◆ Extrait à lire:
-=-=-=-=-
Construit de 1838 à 1843 pour remplacer les signaux peu fiables de la tour du Leughenaer, le phare de Dunkerque s’élève sur l’emplacement de l’ancien fort du Risban, érigé dans la seconde moitié du XVIIe siècle par le célèbre ingénieur Vauban pour défendre la ville contre les attaques ennemies.
D’une hauteur de 63 mètres, c’est un phare de premier ordre, c’est-à-dire que c’est le premier feu que l’on voit lorsqu’on vient du large. Sa portée est de 25 milles marins et sa fréquence de deux éclats blancs toutes les dix secondes.
Jusqu’à son automatisation en 1985, il était confié aux bons soins d’un gardien. L’épouse, auxiliaire des Phares et Balises, participait à la mission. Dévolue à l’entretien du phare, elle montait chaque matin mettre les rideaux servant à protéger l’optique des rayons solaires et chaque soir, elle remontait les ôter.
Photo par Jens Fink-Jensen.
Désormais, les visites du phare ont été confiées au Musée portuaire qui l’ouvre au grand public les dimanches d’été. De la plate-forme en haut du phare, les visiteurs jouissent d’un panorama exceptionnel sur les installations portuaires, les mouvements des navires à l’entrée du port ou au large, et l’étendue de la plaine maritime jusqu’aux monts de Flandre. Mais ce panorama se mérite : il faut en effet grimper 276 marches pour y accéder.
-=-=-=-=-
◆ Données fournies:

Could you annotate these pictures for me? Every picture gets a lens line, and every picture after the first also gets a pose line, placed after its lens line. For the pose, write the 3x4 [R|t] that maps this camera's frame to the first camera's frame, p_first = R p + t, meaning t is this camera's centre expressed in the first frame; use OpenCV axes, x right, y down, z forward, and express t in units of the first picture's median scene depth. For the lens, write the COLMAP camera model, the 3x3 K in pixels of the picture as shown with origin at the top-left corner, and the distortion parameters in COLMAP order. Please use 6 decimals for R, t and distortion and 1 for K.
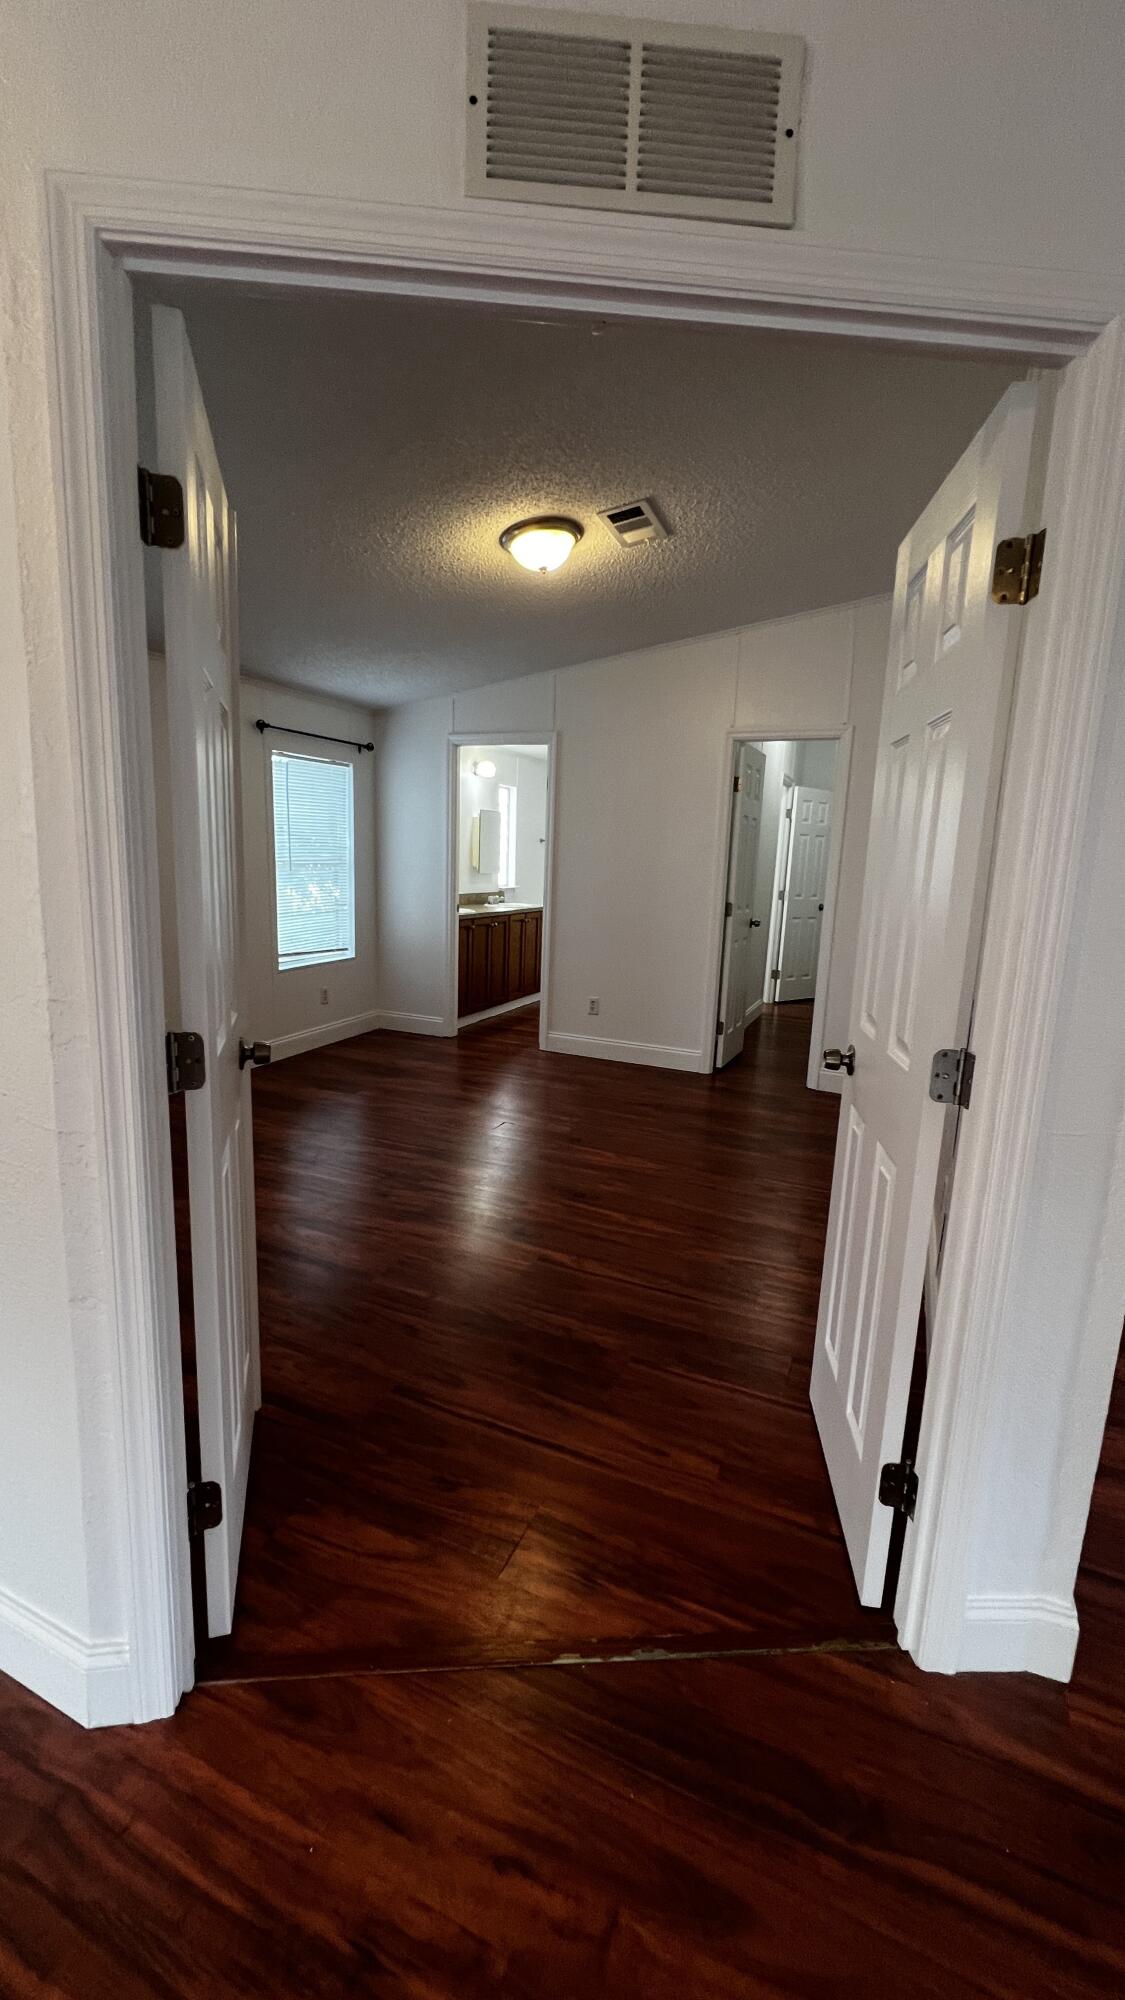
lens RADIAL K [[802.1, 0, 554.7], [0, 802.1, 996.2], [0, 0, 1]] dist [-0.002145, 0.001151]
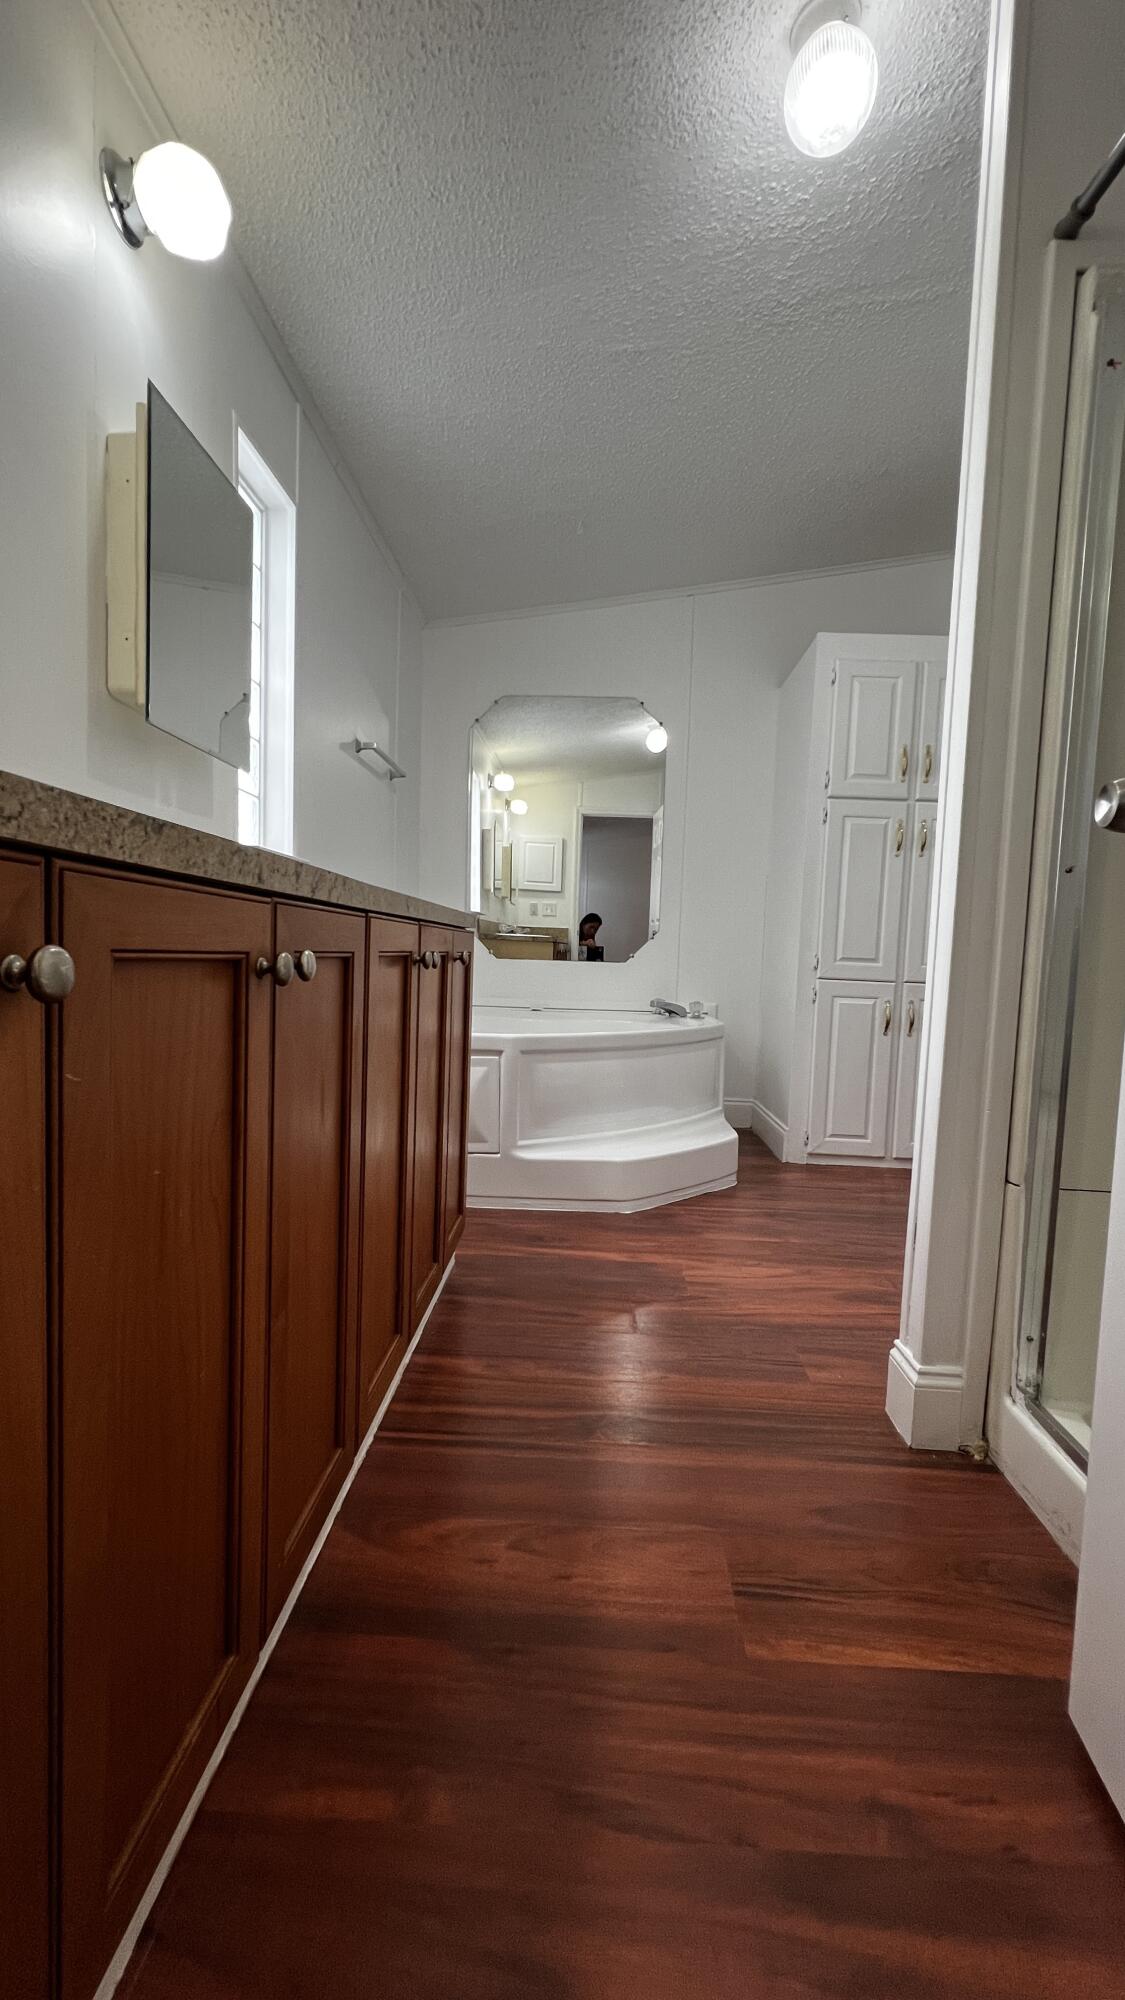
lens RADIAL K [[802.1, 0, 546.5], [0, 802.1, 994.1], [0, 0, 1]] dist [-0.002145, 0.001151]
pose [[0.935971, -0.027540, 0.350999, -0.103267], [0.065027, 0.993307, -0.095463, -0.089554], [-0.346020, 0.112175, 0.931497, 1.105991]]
-=-=-=-=-
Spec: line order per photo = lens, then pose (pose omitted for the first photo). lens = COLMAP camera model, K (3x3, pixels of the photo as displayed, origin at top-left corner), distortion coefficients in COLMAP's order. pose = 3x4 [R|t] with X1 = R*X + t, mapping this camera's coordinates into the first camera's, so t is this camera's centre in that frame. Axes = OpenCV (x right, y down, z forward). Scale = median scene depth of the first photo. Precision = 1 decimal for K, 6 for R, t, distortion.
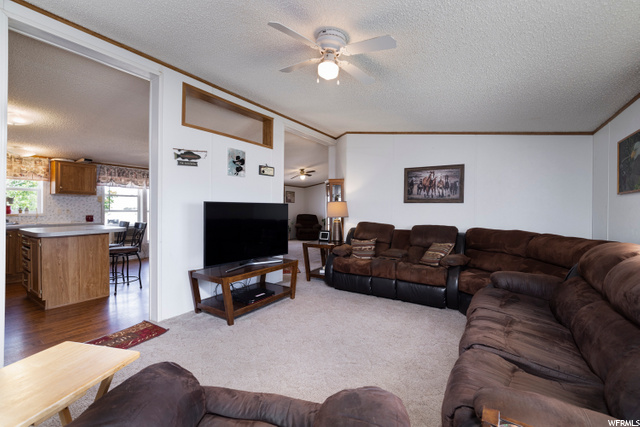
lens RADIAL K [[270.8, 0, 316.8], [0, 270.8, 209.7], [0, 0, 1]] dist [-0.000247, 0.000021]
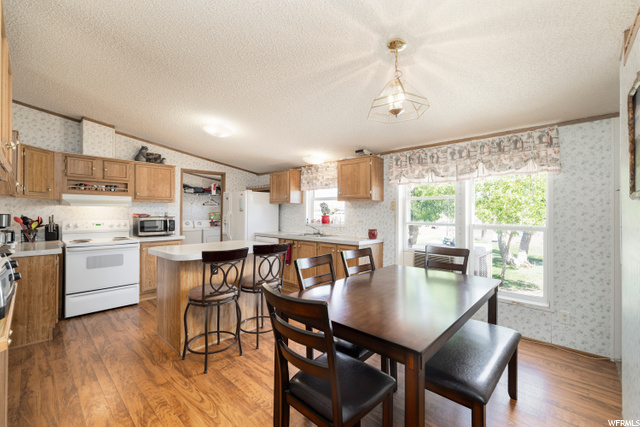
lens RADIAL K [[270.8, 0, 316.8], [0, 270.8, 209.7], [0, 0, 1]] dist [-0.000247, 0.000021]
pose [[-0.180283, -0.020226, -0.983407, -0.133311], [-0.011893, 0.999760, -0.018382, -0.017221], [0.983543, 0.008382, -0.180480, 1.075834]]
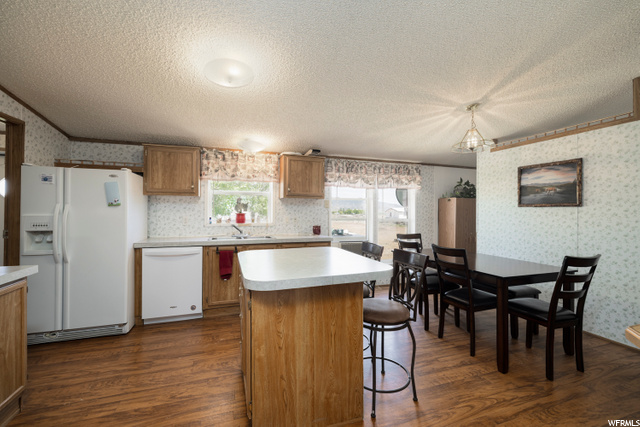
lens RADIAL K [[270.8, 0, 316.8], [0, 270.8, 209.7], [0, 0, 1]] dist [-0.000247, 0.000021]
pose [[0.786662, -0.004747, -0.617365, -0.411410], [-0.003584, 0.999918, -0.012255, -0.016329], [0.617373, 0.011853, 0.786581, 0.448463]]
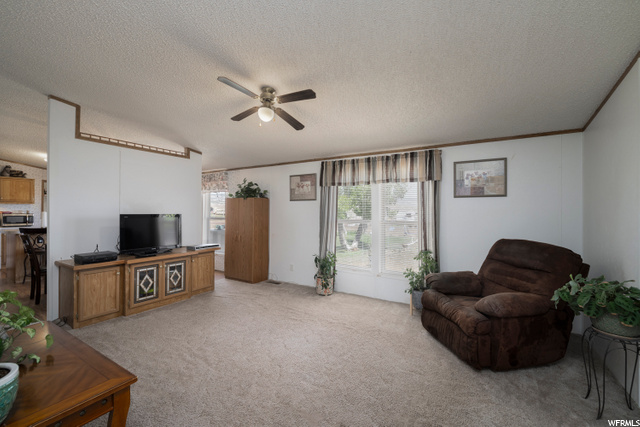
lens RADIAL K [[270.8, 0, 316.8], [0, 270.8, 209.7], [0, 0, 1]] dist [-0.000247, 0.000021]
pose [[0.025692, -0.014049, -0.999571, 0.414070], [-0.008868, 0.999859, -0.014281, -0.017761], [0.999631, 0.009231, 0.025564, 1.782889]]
-=-=-=-=-
◆ Consignes:
A: Recopiez sans rien changer le passage du texte sur le phare de Dunkerque qui commence par « Construit de 1838 » et se poursuit jusqu'à « par Jens Fink-Jensen. ».
B: Dans le texte sur le phare de Dunkerque, traduisez en anglais la phrase suivante : « Sa portée est de 25 milles marins et sa fréquence de deux éclats blancs toutes les dix secondes. »

◆ Réponses numérotées:
A:
Construit de 1838 à 1843 pour remplacer les signaux peu fiables de la tour du Leughenaer, le phare de Dunkerque s’élève sur l’emplacement de l’ancien fort du Risban, érigé dans la seconde moitié du XVIIe siècle par le célèbre ingénieur Vauban pour défendre la ville contre les attaques ennemies.
D’une hauteur de 63 mètres, c’est un phare de premier ordre, c’est-à-dire que c’est le premier feu que l’on voit lorsqu’on vient du large. Sa portée est de 25 milles marins et sa fréquence de deux éclats blancs toutes les dix secondes.
Jusqu’à son automatisation en 1985, il était confié aux bons soins d’un gardien. L’épouse, auxiliaire des Phares et Balises, participait à la mission. Dévolue à l’entretien du phare, elle montait chaque matin mettre les rideaux servant à protéger l’optique des rayons solaires et chaque soir, elle remontait les ôter.
Photo par Jens Fink-Jensen.

B: Its range is 25 nautical miles, and its frequency is two white flashes every ten seconds.